Ecco alcuni consigli da seguire sul piano alimentare:

  • Prima della partite preferire carboidrati ricchi di amido, come pasta, riso, patate e pane, al fine di donare al nostro organismo la giusta carica energetica da utilizzare poi;
  • Prima delle partite evitare grosse quantità di proteine, come carne, pesce, uova o formaggi, in quanto di più lunga digestione. Piuttosto preferirli subito dopo, anche per nutrire i muscoli;
  • Evitare alcolici in generale, ma soprattutto nell’arco delle 24 ore prima di una partita, in quanto aumentano la sudorazione e vengono assimilate lentamente come sostanze;
  • Mangiare almeno 2 o 3 ore prima delle partite, per digerire nella maniera corretta;

 

Muscoli coinvolti

Tutti i movimenti che si eseguono durante una partita di calcetto garantiscono una sorta di allenamento completo per il corpo, in tutto ad alta intensità, in quanto ci si avvale di: scatti, sprint, giocate improvvise, tutta una serie di movimenti che permettono di sviluppare efficienza fisica in breve tempo.

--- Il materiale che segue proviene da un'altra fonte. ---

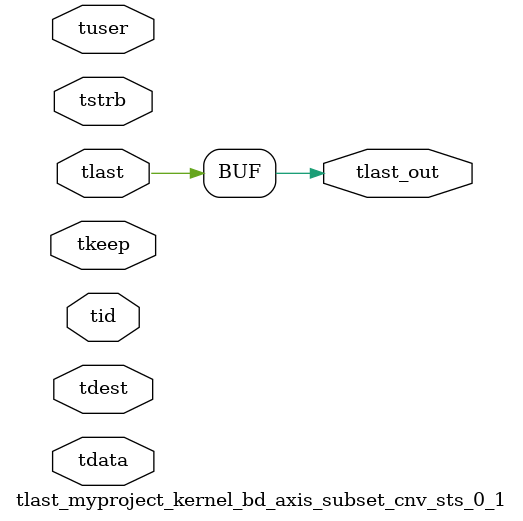
<source format=v>


`timescale 1ps/1ps

module tlast_myproject_kernel_bd_axis_subset_cnv_sts_0_1 #
(
parameter C_S_AXIS_TID_WIDTH   = 1,
parameter C_S_AXIS_TUSER_WIDTH = 0,
parameter C_S_AXIS_TDATA_WIDTH = 0,
parameter C_S_AXIS_TDEST_WIDTH = 0
)
(
input  [(C_S_AXIS_TID_WIDTH   == 0 ? 1 : C_S_AXIS_TID_WIDTH)-1:0       ] tid,
input  [(C_S_AXIS_TDATA_WIDTH == 0 ? 1 : C_S_AXIS_TDATA_WIDTH)-1:0     ] tdata,
input  [(C_S_AXIS_TUSER_WIDTH == 0 ? 1 : C_S_AXIS_TUSER_WIDTH)-1:0     ] tuser,
input  [(C_S_AXIS_TDEST_WIDTH == 0 ? 1 : C_S_AXIS_TDEST_WIDTH)-1:0     ] tdest,
input  [(C_S_AXIS_TDATA_WIDTH/8)-1:0 ] tkeep,
input  [(C_S_AXIS_TDATA_WIDTH/8)-1:0 ] tstrb,
input  [0:0]                                                             tlast,
output                                                                   tlast_out
);

assign tlast_out = {tlast};

endmodule


</source>
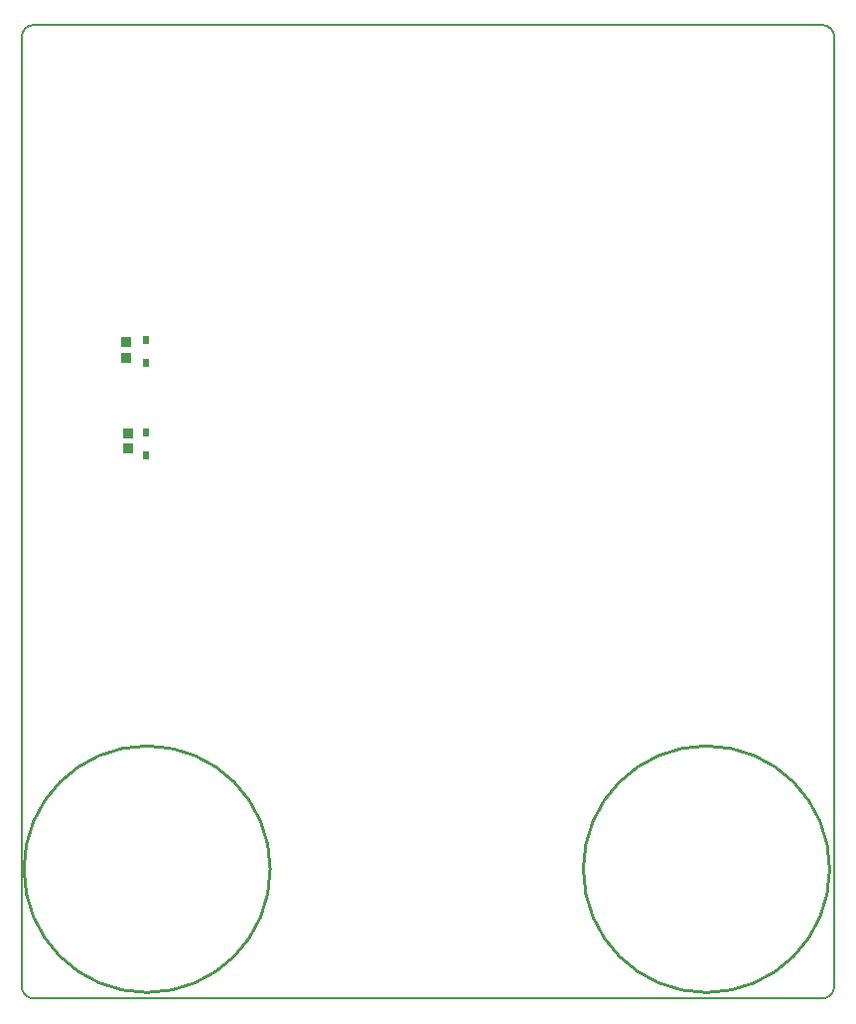
<source format=gbp>
G04*
G04 #@! TF.GenerationSoftware,Altium Limited,Altium Designer,20.0.10 (225)*
G04*
G04 Layer_Color=128*
%FSLAX44Y44*%
%MOMM*%
G71*
G01*
G75*
%ADD10C,0.2540*%
%ADD11C,0.2000*%
%ADD22R,0.9500X0.8500*%
%ADD87R,0.5000X0.8000*%
D10*
X596440Y3251020D02*
G03*
X596440Y3251020I-105000J0D01*
G01*
X1073380D02*
G03*
X1073380Y3251020I-105000J0D01*
G01*
D11*
X1066920Y3140980D02*
G03*
X1077440Y3151500I0J10520D01*
G01*
X384430D02*
G03*
X394950Y3140980I10520J0D01*
G01*
X1077440Y3959500D02*
G03*
X1066920Y3970020I-10520J0D01*
G01*
X394950Y3970000D02*
G03*
X384430Y3959480I0J-10520D01*
G01*
X1077400Y3151011D02*
Y3959500D01*
X394940Y3140990D02*
X1067380D01*
X384430Y3151500D02*
Y3959480D01*
X394950Y3970000D02*
X1067380D01*
D22*
X474980Y3622190D02*
D03*
Y3609190D02*
D03*
X473710Y3699660D02*
D03*
Y3686660D02*
D03*
D87*
X490220Y3623150D02*
D03*
Y3603150D02*
D03*
Y3701890D02*
D03*
Y3681890D02*
D03*
M02*

</source>
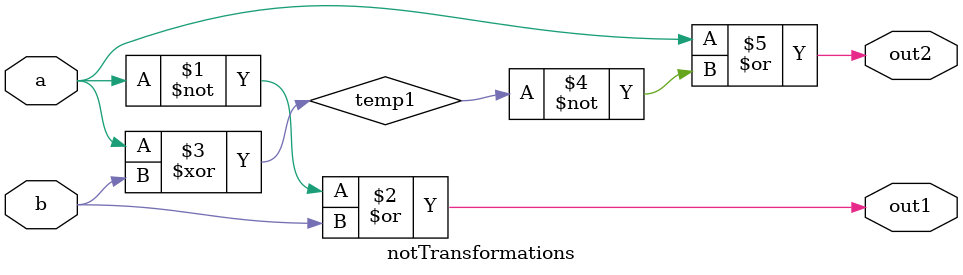
<source format=sv>
module notTransformations(
    input  logic a, b,
    output logic out1, out2
);

    logic temp1;

    assign out1 = ~a | b;
    assign temp1 = a ^ b;
    assign out2 = a | ~temp1;
    
endmodule




</source>
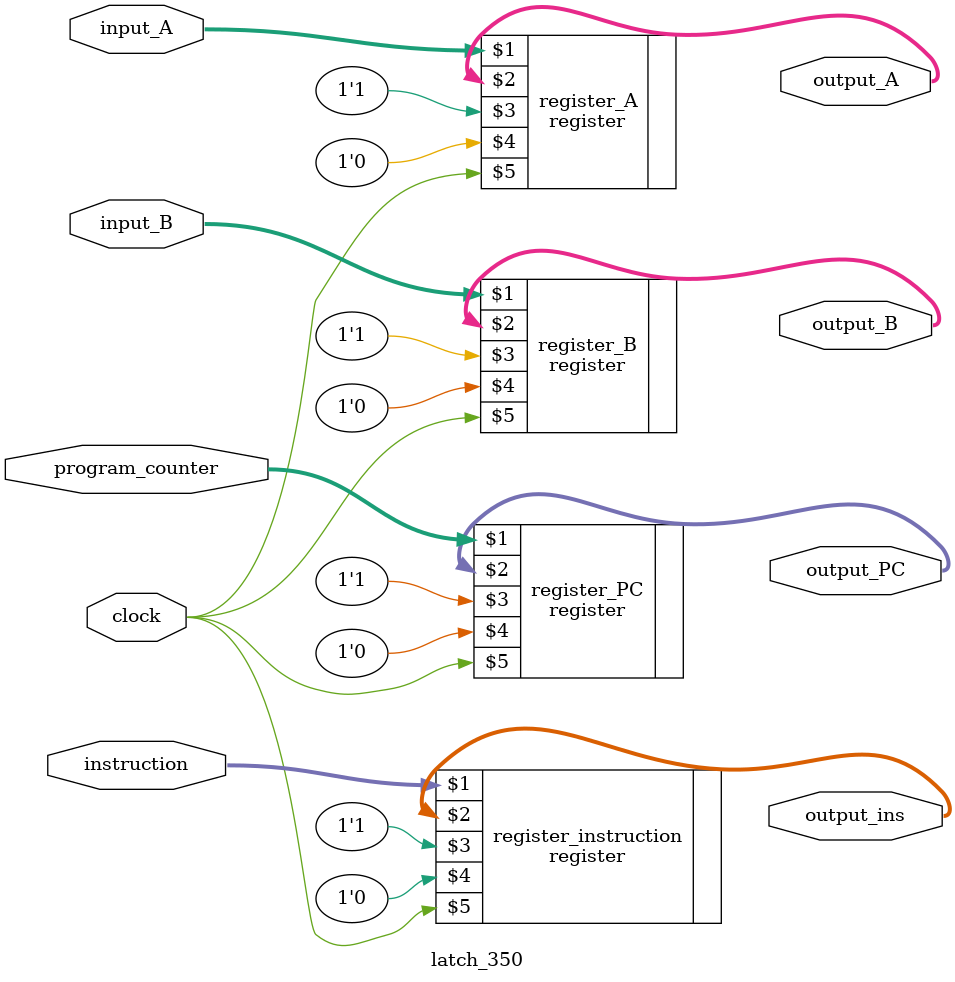
<source format=v>
module latch_350(input_A,input_B,program_counter,instruction,clock,output_A,output_B,output_PC,output_ins);
	input[31:0] input_A,input_B,program_counter,instruction;
	input clock;
	output[31:0] output_A,output_B,output_PC,output_ins;
	
	/**
	This is the latch, it takes in 2 inputs and a program counter and the instruction and puts it in a register.
	The register always has to have write_enable to be high and reset to be low since the latch just passe the value.
	
	This latch can be used for all the stages, assert 0 for when it is not in use.
	**/
	
	
	register register_A(input_A,output_A,1'b1,1'b0,clock);
	register register_B(input_B,output_B,1'b1,1'b0,clock);
	register register_PC(program_counter,output_PC,1'b1,1'b0,clock); //always return the lower 12 bits for this project
	register register_instruction(instruction,output_ins,1'b1,1'b0,clock);
endmodule
</source>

E si definisce allenamento completo proprio perché tutti i muscoli sono coinvolti e, va da se, rafforzati.

Questo perché oltre alla forza per colpire il pallone, si usa anche e soprattutto la forza dell’intero corpo per trasmettere potenza e direzione, oltre che spostarsi di continuo.

Ma vediamo ora insieme il gruppo di muscoli più coinvolti durante l’attività del calcetto:

  • Quadricipiti, ischiotibiali e glutei: i primi per piegare e stendere la gamba, i secondi e terzi per donare stabilità al corpo e partecipare al movimento, estendendosi nella maniera adeguata;
  • Muscoli del core: donare stabilità durante il colpo;
  • Torso e spalle: sempre in movimento durante il calcio, in quanto permettono di conferire la direzione e la forza giusta al pallone;
  • Tibiale anteriore e gemelli: muscolo che si trova nella parte esterna della tibia e che aiuta a piegare le articolazioni della caviglia durante il calcio al pallone;

 

Riscaldamento

Il riscaldamento prima di giocare a calcetto è fondamentale, al fine di evitare traumi.

Il riscaldamento deve essere di 2 tipi:

  • Fisico

Parliamo di esercizi riguardanti: la rottura del fiato, creando un debito di ossigeno nell’organismo attraverso esercizi anaerobici, gli skip, quindi tutti quei movimenti a bassa intensità al fine di attivare la muscolatura ed evitare infortuni, per finire con gli scatti, esercizi brevi per dare la giusta carica ai muscoli. Senza dimenticare lo stretching.

  • Mentale

Il riscaldamento, o preparazione, deve avvenire anche nella mente, soprattutto prima di partite importanti. Si tratta di provare a giocare, magari 5 contro 5 in un campo più ridotto e senza portiere, mettendo dei limiti di tocco del pallone per ricreare le pressioni e le situazioni standard che ci sono in partita.